Persons with disabilities
A local umbrella organisation of persons with disabilities in the fight against HIV/AIDS and for health promotion (UPHLS) recently called for concerted efforts to meet the needs of each type of Persons with Disabilities (PWDs) in formulating guidelines, policies and legislation on HIV and general health promotion.
Faustin Xavier Karangwa, the executive director of UPHLS, noted that even though there has been improvement in the scaling up of health services for people with disabilities, there are gaps that need to be filled.
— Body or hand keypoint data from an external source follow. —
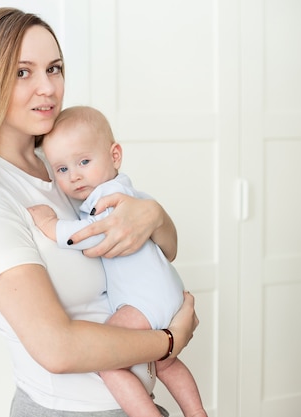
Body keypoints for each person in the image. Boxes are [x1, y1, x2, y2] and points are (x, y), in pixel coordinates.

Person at [0, 7, 199, 417]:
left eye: (54, 68)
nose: (48, 88)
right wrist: (168, 341)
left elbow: (166, 248)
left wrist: (154, 216)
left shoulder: (61, 164)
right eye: (23, 72)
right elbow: (56, 348)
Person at [28, 106, 207, 417]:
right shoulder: (129, 191)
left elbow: (95, 235)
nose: (75, 175)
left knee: (106, 361)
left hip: (143, 302)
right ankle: (196, 412)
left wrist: (51, 227)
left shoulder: (108, 198)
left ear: (115, 155)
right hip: (165, 294)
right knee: (166, 363)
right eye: (62, 169)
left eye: (84, 161)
"There has been a lot of improvement in terms of health services provided to the people with disabilities, including HIV/AIDS services, such as maintaining doctor-patient confidentiality despite some of them having speech impairment,” he said.
Karangwa added: "The public and civil society organisations, however, have a role to play in ensuring that certain challenges such as stigmatisation against persons with disabilities are addressed and adequate health care extended to them.”
Targeting sex workers
The HIV prevalence is higher in the population aged 15-49 and concentrated in such high risk groups such as female sex workers, according to the Rwanda Demographic Health Survey 2015.
In the City of Kigali alone, the prevalence rate remained higher than anywhere else in the country, at 6.3 per cent, while it averaged 2 per cent in the rural areas.
The city has in the recent past come up with different initiatives to curb the spread of the virus, including introducing a 24-hour condoms distribution system in areas with high numbers of high-risk people, particularly prostitutes.
But, even with the Condom Distribution Kiosks Initiative – active mostly in HIV high-risk areas across the city – the city continues to lag behind other parts of the country as far as checking the virus is concerned.
This, according to Leonard Bantura, the Clinical Team Lead of AIDS Healthcare Foundation (AHF), is attributed to several factors, including the fact that high-risk sections of the population, such as female sex workers and truck drivers, are mostly in urban centres than in the countryside.
"Groups at a higher risk of catching the virus are usually left behind, these include female sex workers, homosexuals, and truck drivers,” he says.